Start of SUPPLIED DATA

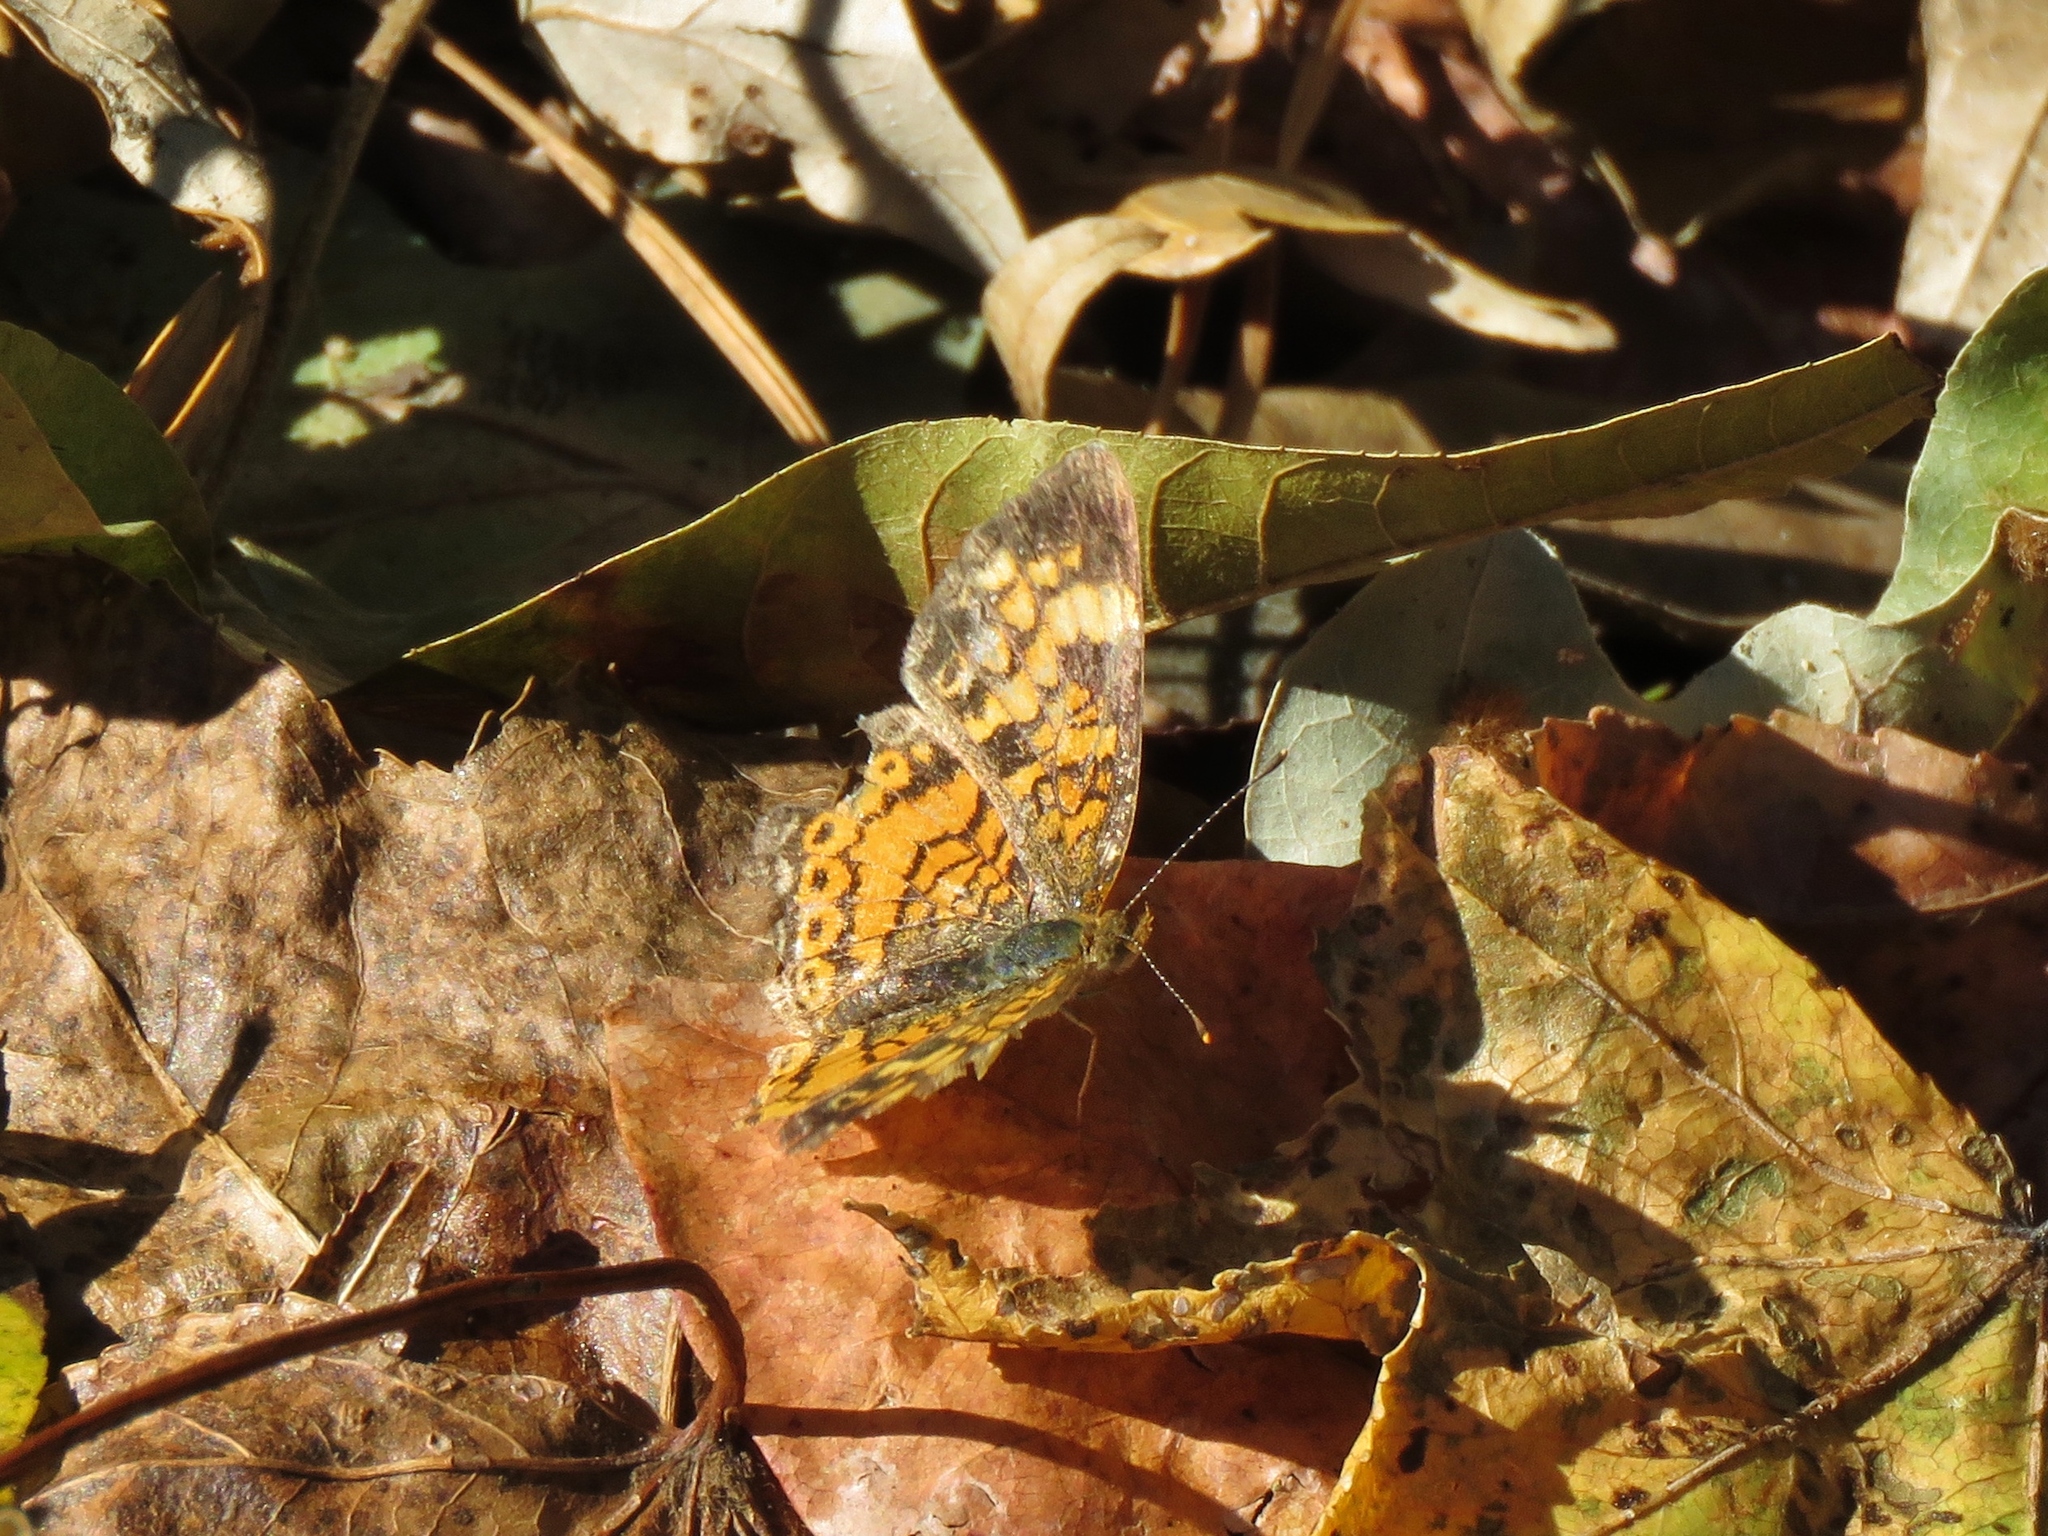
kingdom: Animalia
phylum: Arthropoda
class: Insecta
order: Lepidoptera
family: Nymphalidae
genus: Phyciodes
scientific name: Phyciodes tharos
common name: Pearl crescent
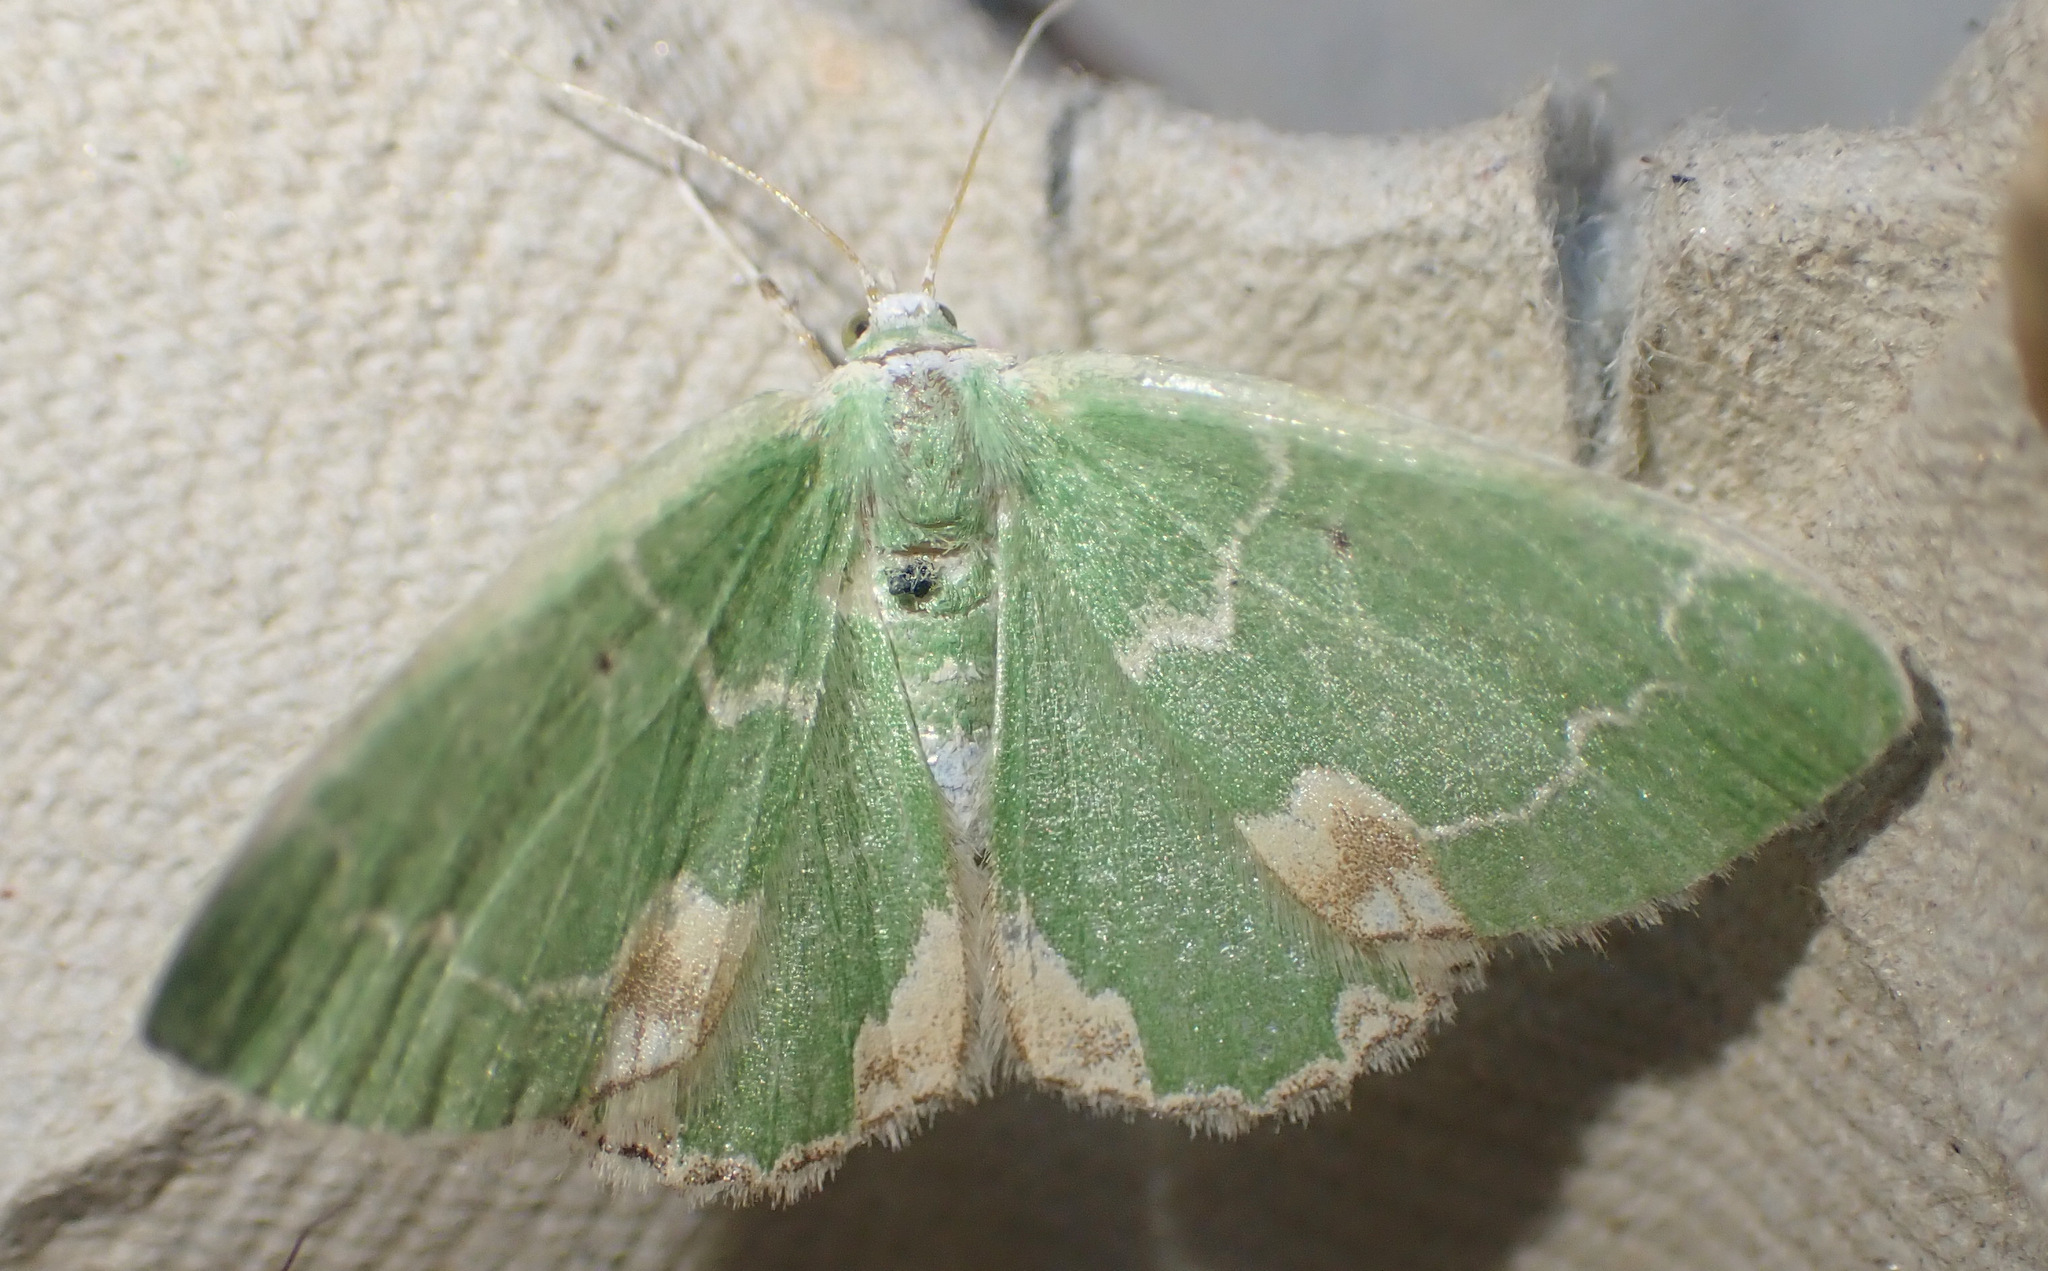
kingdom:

End of SUPPLIED DATA

AIM OF THE TASK
Rewrite all of the rows above with "common name" changed to "vernacular name" and everything else left the same. Leave out the pictures.

TASK OUTPUT
kingdom: Animalia
phylum: Arthropoda
class: Insecta
order: Lepidoptera
family: Nymphalidae
genus: Phyciodes
scientific name: Phyciodes tharos
vernacular name: Pearl crescent
kingdom:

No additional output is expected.